What is this moral freedom business?
Part 4 Solving the government’s problem under agency as freedom
All governments have two main tasks to fulfill, regardless of their culture or political system - provide sufficient personal freedom for people to conduct daily affairs, and maintain social order so that personal freedom can be exercised and the culture can function. Personal freedom is freedom to buy and sell, make choices about work and leisure. Social order is conducted via law and regulation and custom and etiquette. Civil society also functions as a mechanism of social control, as a transmitter of values. Governments have to provide for both tasks simultaneously.
Ci Jiwei describes two ways of securing agency for individuals – agency as freedom and agency as identification. It is this ability to exercise individual agency that contributes to a sense of human dignity – that one’s thoughts and hopes are considered in the world.
Both ways are valid approaches to securing dignity if they function as intended. Both can fail. But there is an aspect to agency as freedom as a social stabilizer that makes the government’s job of providing for freedom and order much easier. I want to discuss that here.
The distinction between agency through freedom and agency through identification
Personal freedom is important, but it can be too much. Social order is important, but it can be too much. Governments have an obligation to provide both and balance the two. This is true particularly for social order, otherwise, per Max Weber, governments don’t function as government.
How to accomplish both tasks? Ci explains that agency, this sense of power attribution leading to dignity, is not based in facts but in the individual’s interpretation of experience. It is the individual’s personal understanding of how agency works that is critical to his sense of dignity. Ci – When individuals think of themselves and their conduct as free, this will make a world of difference in how they relate to mechanisms of social control …. (p. 50)
The type of agency that is common is a deeply embedded social phenomenon. All societies use both forms of agency, but there is an overriding tendency to a default position. Societies and their governments make a broad choice between using agency as freedom and agency as identification to provide for social order. Governments promote a view of agency and help individuals understand their agency that way.

_REQUIREMENT 1_
In the stored data entries, convert the part that opens with the line containing "ki włączoną obsługę" and closes with the line containing "rzeczy nie będzie" into a JSON list of strings, one string per line, omitting blank lines. Include both of those lines and nothing outside them.

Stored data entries

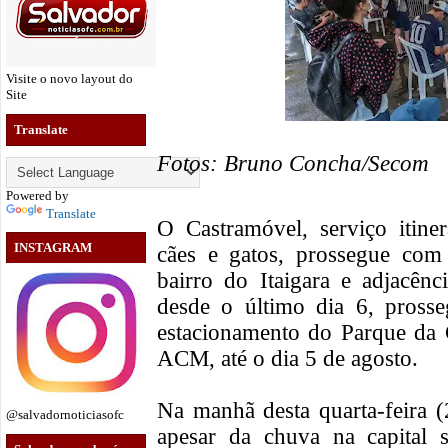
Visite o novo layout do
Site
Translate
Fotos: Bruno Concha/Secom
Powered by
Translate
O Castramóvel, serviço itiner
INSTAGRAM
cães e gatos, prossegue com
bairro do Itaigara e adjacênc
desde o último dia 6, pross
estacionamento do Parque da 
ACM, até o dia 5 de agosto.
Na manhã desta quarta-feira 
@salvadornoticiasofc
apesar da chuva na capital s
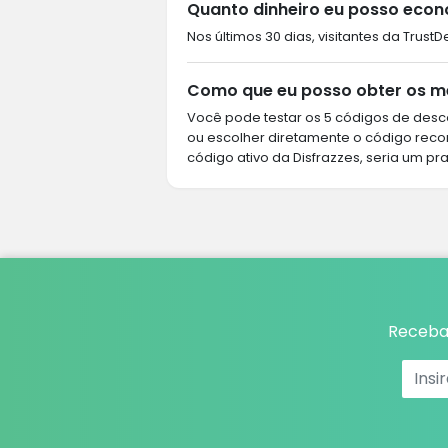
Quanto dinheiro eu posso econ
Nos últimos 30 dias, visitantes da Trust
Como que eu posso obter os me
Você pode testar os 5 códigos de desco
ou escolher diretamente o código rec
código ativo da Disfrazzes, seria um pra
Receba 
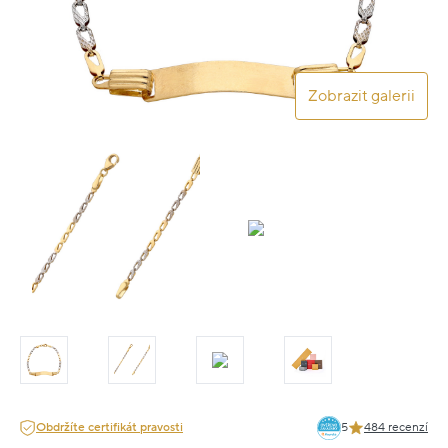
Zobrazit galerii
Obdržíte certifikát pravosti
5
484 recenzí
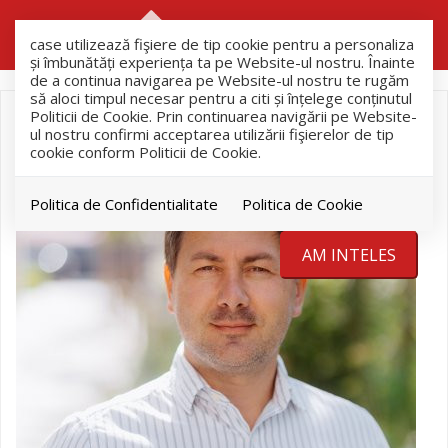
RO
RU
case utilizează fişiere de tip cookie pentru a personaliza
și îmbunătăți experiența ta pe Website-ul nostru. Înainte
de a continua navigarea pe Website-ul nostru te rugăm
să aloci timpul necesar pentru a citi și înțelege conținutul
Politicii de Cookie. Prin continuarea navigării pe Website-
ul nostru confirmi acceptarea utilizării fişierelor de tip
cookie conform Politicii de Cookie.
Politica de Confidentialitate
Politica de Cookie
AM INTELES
==
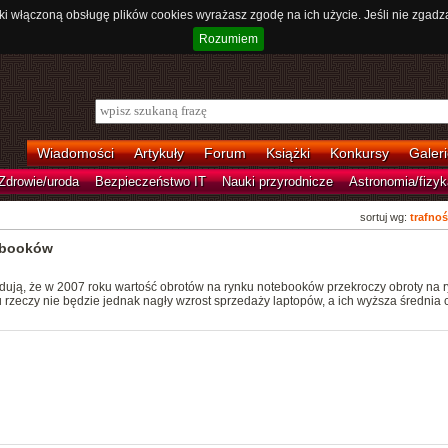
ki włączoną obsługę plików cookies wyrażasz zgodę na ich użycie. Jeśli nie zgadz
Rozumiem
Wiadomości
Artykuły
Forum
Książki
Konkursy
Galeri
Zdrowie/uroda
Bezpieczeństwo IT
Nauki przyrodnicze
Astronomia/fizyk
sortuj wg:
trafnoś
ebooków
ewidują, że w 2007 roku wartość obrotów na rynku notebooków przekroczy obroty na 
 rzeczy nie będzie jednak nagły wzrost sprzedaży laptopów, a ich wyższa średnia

_REQUIREMENT 2_
From the text on agency and government, reproduce word for word the part that opens with the words "What is this" and closes with "both tasks simultaneously.".

_RESPONSE BOX 1_
[
  "ki włączoną obsługę plików cookies wyrażasz zgodę na ich użycie. Jeśli nie zgadz",
  "Rozumiem",
  "Wiadomości",
  "Artykuły",
  "Forum",
  "Książki",
  "Konkursy",
  "Galeri",
  "Zdrowie/uroda",
  "Bezpieczeństwo IT",
  "Nauki przyrodnicze",
  "Astronomia/fizyk",
  "sortuj wg:",
  "trafnoś",
  "ebooków",
  "ewidują, że w 2007 roku wartość obrotów na rynku notebooków przekroczy obroty na ",
  " rzeczy nie będzie jednak nagły wzrost sprzedaży laptopów, a ich wyższa średnia"
]

_RESPONSE BOX 2_
What is this moral freedom business?
Part 4 Solving the government’s problem under agency as freedom
All governments have two main tasks to fulfill, regardless of their culture or political system - provide sufficient personal freedom for people to conduct daily affairs, and maintain social order so that personal freedom can be exercised and the culture can function. Personal freedom is freedom to buy and sell, make choices about work and leisure. Social order is conducted via law and regulation and custom and etiquette. Civil society also functions as a mechanism of social control, as a transmitter of values. Governments have to provide for both tasks simultaneously.